_Supplied material_

---------------

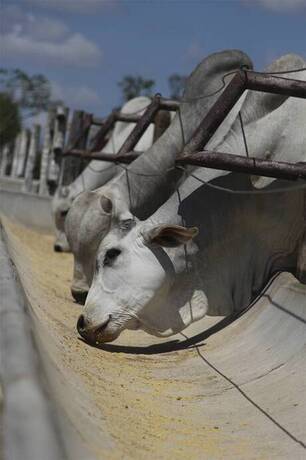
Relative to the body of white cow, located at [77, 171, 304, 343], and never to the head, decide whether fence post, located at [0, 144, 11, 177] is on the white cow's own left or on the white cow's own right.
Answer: on the white cow's own right

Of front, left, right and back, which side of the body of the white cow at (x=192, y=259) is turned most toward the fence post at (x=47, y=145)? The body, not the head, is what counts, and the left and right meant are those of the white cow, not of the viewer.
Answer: right

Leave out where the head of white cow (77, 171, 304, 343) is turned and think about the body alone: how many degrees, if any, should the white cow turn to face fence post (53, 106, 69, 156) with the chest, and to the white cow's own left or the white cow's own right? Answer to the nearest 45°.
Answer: approximately 90° to the white cow's own right

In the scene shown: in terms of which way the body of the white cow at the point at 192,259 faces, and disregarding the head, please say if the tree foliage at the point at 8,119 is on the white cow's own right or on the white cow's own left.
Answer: on the white cow's own right

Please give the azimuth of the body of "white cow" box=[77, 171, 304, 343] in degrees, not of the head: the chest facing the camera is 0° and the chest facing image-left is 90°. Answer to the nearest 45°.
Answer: approximately 90°
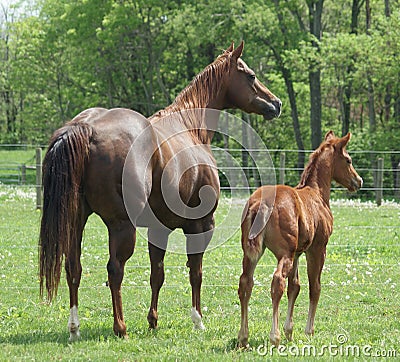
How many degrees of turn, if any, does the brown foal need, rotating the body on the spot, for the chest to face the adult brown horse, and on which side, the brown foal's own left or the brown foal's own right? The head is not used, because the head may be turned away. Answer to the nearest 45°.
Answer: approximately 135° to the brown foal's own left

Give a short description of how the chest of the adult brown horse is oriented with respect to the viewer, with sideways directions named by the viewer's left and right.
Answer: facing away from the viewer and to the right of the viewer

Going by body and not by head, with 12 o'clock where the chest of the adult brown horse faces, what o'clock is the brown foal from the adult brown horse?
The brown foal is roughly at 2 o'clock from the adult brown horse.
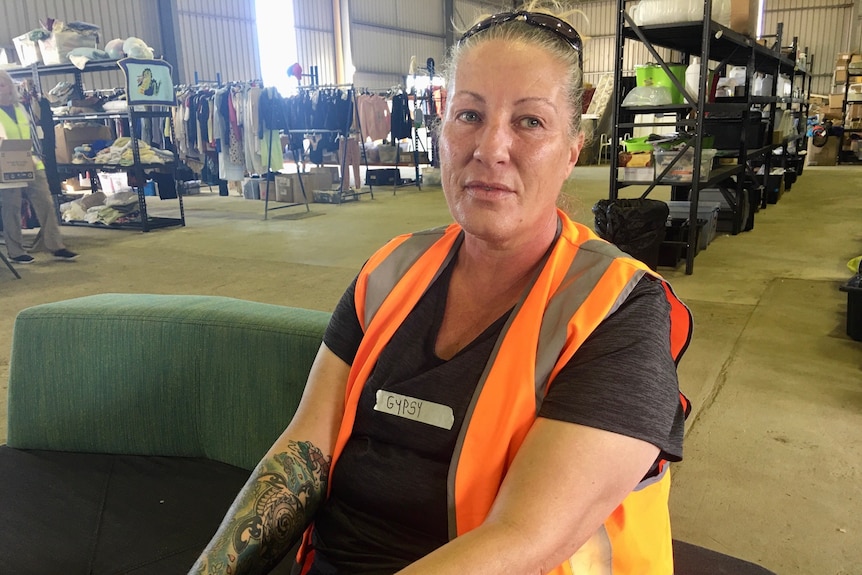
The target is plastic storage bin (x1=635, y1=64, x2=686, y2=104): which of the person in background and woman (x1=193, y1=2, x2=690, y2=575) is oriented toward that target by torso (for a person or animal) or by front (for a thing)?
the person in background

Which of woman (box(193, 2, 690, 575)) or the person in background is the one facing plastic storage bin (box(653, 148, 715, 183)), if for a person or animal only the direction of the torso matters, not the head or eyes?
the person in background

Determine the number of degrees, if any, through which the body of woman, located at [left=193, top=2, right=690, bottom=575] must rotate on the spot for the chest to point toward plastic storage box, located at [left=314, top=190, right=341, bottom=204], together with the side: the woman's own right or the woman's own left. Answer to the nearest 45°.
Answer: approximately 135° to the woman's own right

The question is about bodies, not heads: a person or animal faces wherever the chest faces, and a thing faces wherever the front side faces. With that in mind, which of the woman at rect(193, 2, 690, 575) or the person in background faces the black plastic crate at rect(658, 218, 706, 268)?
the person in background

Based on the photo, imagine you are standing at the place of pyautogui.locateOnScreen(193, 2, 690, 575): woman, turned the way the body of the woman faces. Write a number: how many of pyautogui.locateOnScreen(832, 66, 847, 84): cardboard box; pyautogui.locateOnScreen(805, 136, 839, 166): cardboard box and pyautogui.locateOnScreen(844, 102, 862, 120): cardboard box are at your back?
3

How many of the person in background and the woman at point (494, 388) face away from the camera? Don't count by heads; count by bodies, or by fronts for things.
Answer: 0

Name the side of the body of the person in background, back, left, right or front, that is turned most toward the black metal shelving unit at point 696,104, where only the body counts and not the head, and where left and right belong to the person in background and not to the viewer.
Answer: front

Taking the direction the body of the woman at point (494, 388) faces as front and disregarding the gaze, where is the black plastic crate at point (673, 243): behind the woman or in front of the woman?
behind

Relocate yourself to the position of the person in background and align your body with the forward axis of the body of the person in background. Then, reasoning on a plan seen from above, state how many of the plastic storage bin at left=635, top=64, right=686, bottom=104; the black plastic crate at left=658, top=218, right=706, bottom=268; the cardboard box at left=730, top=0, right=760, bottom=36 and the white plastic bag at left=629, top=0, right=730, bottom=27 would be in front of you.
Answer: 4

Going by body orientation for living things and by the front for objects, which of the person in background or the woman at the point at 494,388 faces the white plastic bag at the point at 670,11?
the person in background

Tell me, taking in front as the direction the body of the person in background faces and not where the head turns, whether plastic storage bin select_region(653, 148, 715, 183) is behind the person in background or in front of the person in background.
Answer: in front

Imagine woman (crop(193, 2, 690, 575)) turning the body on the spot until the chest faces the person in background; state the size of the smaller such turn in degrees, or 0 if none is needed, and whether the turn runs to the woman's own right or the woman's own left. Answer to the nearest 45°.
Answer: approximately 90° to the woman's own right
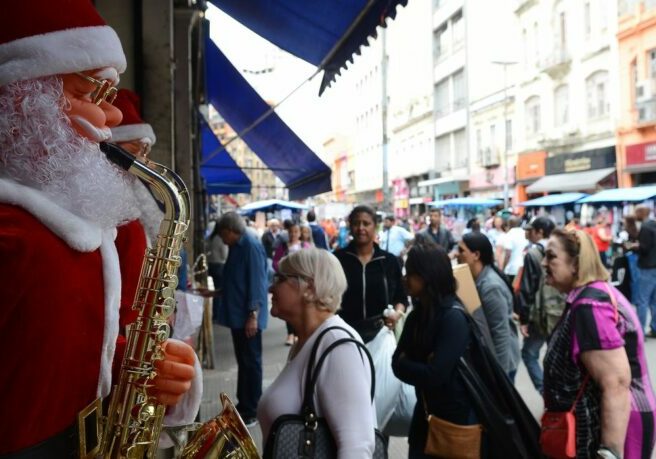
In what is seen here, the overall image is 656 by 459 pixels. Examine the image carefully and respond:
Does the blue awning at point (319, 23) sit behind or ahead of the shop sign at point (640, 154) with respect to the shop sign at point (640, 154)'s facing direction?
ahead

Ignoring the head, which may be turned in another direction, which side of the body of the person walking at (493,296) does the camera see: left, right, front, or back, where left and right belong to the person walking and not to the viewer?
left

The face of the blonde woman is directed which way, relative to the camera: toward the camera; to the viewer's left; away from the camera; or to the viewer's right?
to the viewer's left

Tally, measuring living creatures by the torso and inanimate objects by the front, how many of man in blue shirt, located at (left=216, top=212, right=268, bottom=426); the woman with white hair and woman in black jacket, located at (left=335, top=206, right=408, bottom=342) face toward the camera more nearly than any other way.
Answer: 1

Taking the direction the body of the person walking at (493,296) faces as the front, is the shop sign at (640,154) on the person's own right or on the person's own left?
on the person's own right

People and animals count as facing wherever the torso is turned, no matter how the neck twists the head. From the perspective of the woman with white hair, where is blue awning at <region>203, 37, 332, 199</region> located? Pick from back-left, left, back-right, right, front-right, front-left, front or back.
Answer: right

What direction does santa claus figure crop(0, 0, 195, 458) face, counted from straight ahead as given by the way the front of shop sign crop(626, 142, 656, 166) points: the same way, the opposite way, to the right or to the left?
the opposite way

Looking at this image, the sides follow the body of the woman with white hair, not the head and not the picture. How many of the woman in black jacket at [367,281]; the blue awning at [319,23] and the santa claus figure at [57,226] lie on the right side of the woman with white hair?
2

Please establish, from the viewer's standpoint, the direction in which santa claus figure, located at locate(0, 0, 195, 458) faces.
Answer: facing to the right of the viewer

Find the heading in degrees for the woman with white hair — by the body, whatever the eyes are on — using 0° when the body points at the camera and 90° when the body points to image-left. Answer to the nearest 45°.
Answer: approximately 90°

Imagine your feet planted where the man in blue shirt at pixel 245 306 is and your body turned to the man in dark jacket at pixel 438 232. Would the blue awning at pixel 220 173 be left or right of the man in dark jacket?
left
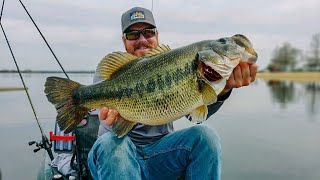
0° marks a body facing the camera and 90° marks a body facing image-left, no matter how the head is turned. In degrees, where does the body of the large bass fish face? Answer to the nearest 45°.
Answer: approximately 270°

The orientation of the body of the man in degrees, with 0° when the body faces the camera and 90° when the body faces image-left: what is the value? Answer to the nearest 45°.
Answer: approximately 0°
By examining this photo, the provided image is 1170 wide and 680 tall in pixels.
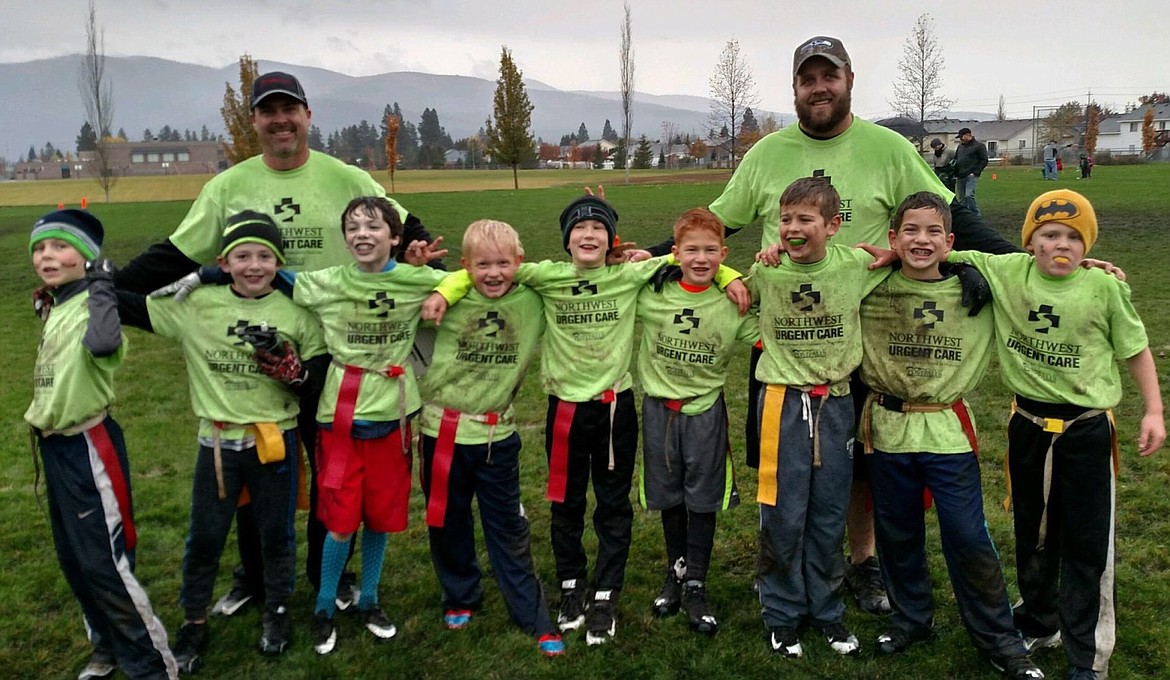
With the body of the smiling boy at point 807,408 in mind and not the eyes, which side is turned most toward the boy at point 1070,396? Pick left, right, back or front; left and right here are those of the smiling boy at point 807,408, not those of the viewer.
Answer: left

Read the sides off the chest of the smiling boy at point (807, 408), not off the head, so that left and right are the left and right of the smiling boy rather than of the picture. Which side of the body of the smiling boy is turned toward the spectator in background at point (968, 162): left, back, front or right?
back

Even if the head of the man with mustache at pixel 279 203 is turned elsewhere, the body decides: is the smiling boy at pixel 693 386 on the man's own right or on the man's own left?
on the man's own left

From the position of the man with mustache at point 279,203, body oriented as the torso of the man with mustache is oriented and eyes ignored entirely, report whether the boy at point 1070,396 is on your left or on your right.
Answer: on your left

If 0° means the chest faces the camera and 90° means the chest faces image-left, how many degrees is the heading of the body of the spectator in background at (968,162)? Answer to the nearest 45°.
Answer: approximately 45°

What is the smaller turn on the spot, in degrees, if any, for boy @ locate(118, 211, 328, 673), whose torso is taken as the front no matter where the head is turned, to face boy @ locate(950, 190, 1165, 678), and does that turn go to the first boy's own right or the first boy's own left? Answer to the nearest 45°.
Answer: approximately 45° to the first boy's own left

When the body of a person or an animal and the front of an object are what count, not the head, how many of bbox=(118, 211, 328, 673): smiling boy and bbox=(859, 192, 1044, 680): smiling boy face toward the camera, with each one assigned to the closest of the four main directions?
2

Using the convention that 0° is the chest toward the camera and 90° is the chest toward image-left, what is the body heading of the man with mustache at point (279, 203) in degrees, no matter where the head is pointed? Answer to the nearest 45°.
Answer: approximately 0°

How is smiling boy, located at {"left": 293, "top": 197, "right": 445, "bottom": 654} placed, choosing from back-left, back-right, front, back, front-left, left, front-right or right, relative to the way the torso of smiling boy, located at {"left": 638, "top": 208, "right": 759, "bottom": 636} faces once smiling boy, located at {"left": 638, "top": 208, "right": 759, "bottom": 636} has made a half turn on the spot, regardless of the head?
left
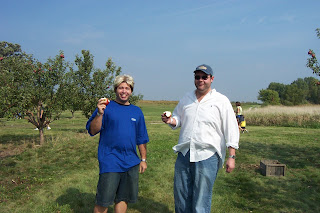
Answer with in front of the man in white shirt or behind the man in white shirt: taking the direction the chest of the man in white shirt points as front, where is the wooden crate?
behind

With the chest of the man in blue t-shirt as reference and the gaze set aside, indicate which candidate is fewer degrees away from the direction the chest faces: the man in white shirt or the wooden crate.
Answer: the man in white shirt

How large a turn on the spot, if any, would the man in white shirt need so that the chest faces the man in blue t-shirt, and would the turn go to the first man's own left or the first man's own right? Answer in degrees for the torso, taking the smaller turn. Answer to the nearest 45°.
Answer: approximately 45° to the first man's own right

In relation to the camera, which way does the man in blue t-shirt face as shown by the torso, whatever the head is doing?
toward the camera

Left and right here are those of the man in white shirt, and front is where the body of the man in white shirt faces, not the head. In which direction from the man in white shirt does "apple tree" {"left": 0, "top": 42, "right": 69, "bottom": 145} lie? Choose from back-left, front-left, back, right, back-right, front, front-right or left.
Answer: right

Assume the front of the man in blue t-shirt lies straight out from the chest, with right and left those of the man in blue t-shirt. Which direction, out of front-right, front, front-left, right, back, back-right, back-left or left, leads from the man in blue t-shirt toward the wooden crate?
back-left

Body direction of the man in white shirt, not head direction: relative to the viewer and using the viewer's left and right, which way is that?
facing the viewer and to the left of the viewer

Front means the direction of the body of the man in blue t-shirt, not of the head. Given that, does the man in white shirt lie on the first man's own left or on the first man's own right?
on the first man's own left

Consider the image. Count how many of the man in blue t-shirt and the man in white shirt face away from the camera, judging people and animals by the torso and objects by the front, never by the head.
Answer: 0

---------------

_What you will do_
Could you quote the items starting at the line that contains "Looking at this" and ending at the line that contains "Answer: left", with both lines included and the pictures left out?

_Exercise output_
Looking at this image, the sides follow the body of the woman with white hair, not the head and not the picture. How many of the woman in black jacket at [367,281]; the blue awning at [319,23] and the santa claus figure at [57,226] lie on the right side of the woman with white hair?
2

Please establish, from the viewer's standpoint, the direction in which santa claus figure, located at locate(0, 0, 195, 458) faces.
Answer: facing to the right of the viewer

Find the heading in degrees for the woman with white hair — by the body, whatever the eyes are on — using 0° when the body points at the camera and 90° when the body points to image-left. Answer to the nearest 45°.
Answer: approximately 90°

Imagine your feet planted where the man in blue shirt at pixel 245 306 is and your body turned to the man in dark jacket at pixel 438 232. Would the blue awning at pixel 220 173 be left or right of the man in dark jacket?
left
0° marks a body facing the camera and 90° marks a body facing image-left, no matter how the head is turned. In degrees, where does the body of the large bass fish face? Answer to the nearest 45°.
Answer: approximately 270°

The orientation of the body of the man in degrees, with 0° when the body faces the camera and 90° when the body faces image-left: what is the value? Answer to the nearest 45°.
Answer: approximately 0°
By examining this photo, the provided image is 1170 wide and 680 tall in pixels.
With the body of the smiling boy at point 807,408 in mind and not the eyes, which side is turned most toward the boy at point 1070,396? Pick left, right, back or front; left and right here are those of the smiling boy at point 807,408, not those of the viewer.
Answer: left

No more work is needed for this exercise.